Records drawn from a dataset
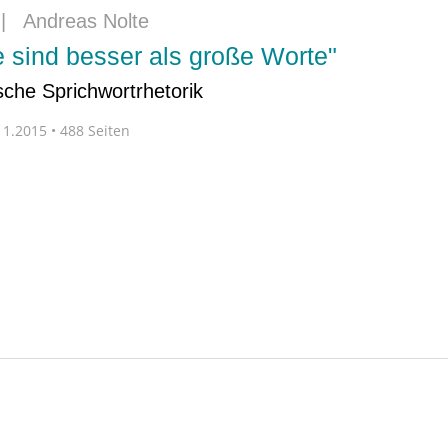
|
Andreas Nolte
te sind besser als große Worte"
ische Sprichwortrhetorik
1.2015 • 488 Seiten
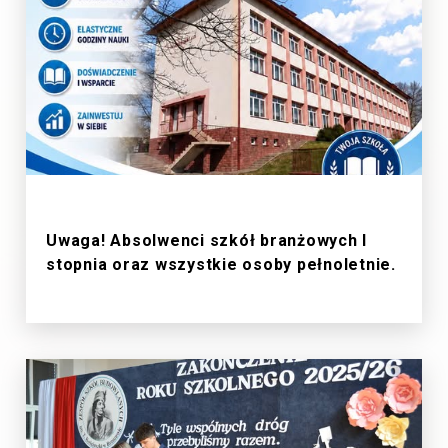
1/7/2026
Uwaga! Absolwenci szkół branżowych I
stopnia oraz wszystkie osoby pełnoletnie.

YOUR TASK
Set the pictures aside and transcribe the data above exactly.

SOLUTION FOR THIS TASK
|
Andreas Nolte
te sind besser als große Worte"
ische Sprichwortrhetorik
1.2015 • 488 Seiten
1/7/2026
Uwaga! Absolwenci szkół branżowych I
stopnia oraz wszystkie osoby pełnoletnie.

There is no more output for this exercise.